«Дать? — Не дать?». – Стучала в висок горячая кровь.
Уничижительные раздумья…
Мне многое вспомнилось.
Жил–был такой писатель Курт Воннегут.
Так вот, один из его книжных героев сказал так: «Если вы очень хотите насолить своим предкам, а смелости податься в голубые у вас не хватает, вы, по крайней мере, можете стать художником».
Вернее так: я никому не хотел солить. У меня так получилось, когда я стал (точнее, не стал) художником.
В 22 года я познакомился с Галей.
Галину я заметил издалека. Она с подружкой, стоя у уличного киоска, выбирала мороженое. Да и как её было не заметить!
Яркая, в простом красном платье.
Она была не из тех тощих девушек, с прозрачными лицами, которые бывают сытыми половинкой пшеничного зёрнышка.
Галя – полнокровная русская женщина, статная, сочная, с вишнёвыми губами.
Глядя на Галю, хочется жадно есть и жадно жить.
— Девушки, а вы какое мороженое будете? – Вклинился я в рассуждения приятельниц. – Я угощаю!
Потом мы долго гуляли по городу вдвоём.
По воздуху летел тополиный пух, и один парашютик приклеился к Галиной нижней губе, всё ещё липкой от шоколадного мороженого в вафельном стаканчике.
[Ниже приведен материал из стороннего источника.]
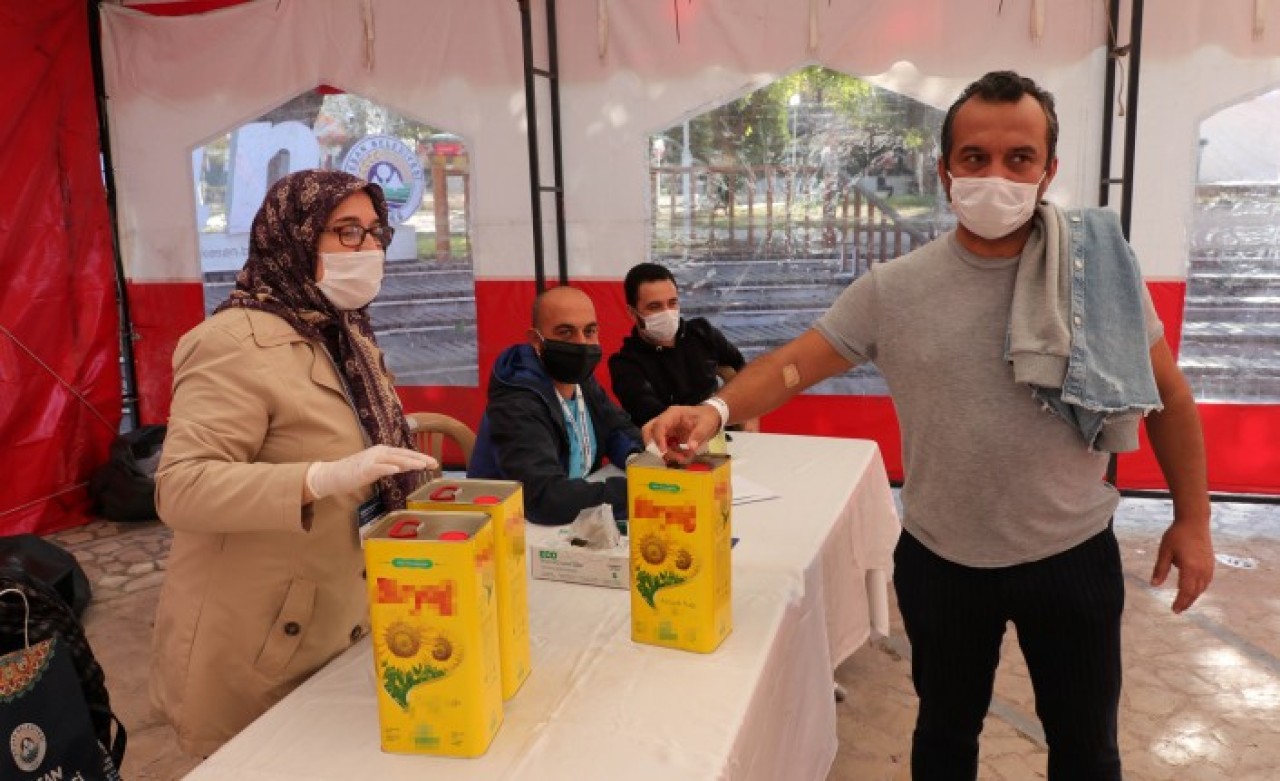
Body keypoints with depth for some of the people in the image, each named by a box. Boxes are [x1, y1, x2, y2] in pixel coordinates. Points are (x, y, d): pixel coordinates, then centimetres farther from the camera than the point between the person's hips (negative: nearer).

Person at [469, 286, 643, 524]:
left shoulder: (579, 378, 1)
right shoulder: (516, 404, -26)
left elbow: (619, 428, 12)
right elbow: (547, 499, -36)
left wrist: (636, 459, -10)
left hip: (573, 523, 8)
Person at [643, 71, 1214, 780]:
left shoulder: (1100, 268, -9)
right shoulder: (893, 290, -11)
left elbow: (1168, 394, 0)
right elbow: (794, 365, -11)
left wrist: (1192, 520, 3)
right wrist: (716, 409, -30)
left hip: (1073, 556, 0)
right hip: (940, 560, 0)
Когда мне было 22, все вокруг вопили: «Дар … талант… деньги… слава».
А лет через 10, я понял, что люди ошибались.
Курт Воннегут сказал бы так: «Ты созрел».
Ведь зрелость, по его словам, «способность сознавать предел своих возможностей».
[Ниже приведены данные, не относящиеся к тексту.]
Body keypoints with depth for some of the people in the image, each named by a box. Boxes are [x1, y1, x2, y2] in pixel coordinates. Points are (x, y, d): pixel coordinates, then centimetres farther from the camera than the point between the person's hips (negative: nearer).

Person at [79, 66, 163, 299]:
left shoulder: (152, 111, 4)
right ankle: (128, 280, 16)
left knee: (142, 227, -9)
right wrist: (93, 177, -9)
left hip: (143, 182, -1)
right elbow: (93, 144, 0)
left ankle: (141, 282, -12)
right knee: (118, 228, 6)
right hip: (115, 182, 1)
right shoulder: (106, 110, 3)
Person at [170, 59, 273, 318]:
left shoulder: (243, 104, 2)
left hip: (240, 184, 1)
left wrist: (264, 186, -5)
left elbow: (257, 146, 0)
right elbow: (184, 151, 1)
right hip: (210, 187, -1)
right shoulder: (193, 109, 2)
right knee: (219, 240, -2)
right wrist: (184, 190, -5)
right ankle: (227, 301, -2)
И вот, после смены в «Пятёрочке», где я работаю грузчиком, я стою в школьном вестибюле рядом с маленьким сыном.
-Пап, дай пятнадцать рублей. Я за пирогом в буфет сбегаю. – Дёрнул меня за рукав он. – Сегодня с яблоком. Горячие.
Я сунул руку в карман, пощупал купюру. Я знал, не глядя: то была сотка. Последняя.
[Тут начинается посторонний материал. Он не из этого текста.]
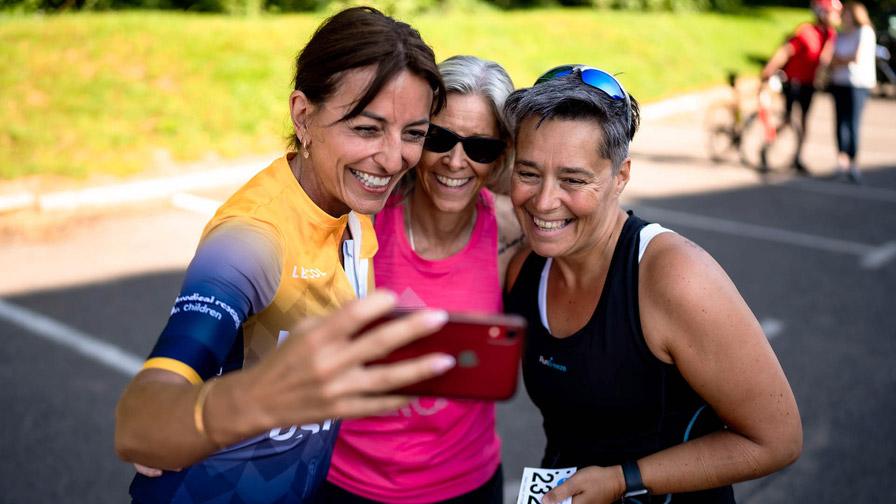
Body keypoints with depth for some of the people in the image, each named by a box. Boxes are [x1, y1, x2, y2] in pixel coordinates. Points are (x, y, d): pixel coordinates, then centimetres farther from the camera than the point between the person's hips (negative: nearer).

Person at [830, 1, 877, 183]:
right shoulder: (840, 36, 17)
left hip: (858, 83, -5)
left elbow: (858, 58, -10)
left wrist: (840, 60, 3)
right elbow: (833, 62, 11)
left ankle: (852, 163, -5)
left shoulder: (865, 32, -1)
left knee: (853, 123, -11)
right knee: (841, 121, -6)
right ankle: (842, 158, -9)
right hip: (839, 82, 5)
«Дать? — Не дать?». – Билась в висок горячая кровь.
Сын увидел моё замешательство. Сиганул за турникет.
— Ладно, я у мамы деньги возьму. – На ходу крикнул мне он.
Уборщица удивлённо вскинулась на меня.
«Баба, дура! Постыдись! Что ты здесь делаешь? Ты же цены себе не знаешь!». – Зашипел я Галине в лицо.
Она схватила меня за локоть, уволокла подальше от зевак к себе, в полутёмную свою каморку, резко пахнущую непросохшими половыми тряпками.
— Опять пьёшь? – Разъярённо, сквозь зубы, фыркнула она. – Ребёнка, людей постыдись!
— Галя, зачем ты здесь? Тебе не надо быть уборщицей. – Взревел я.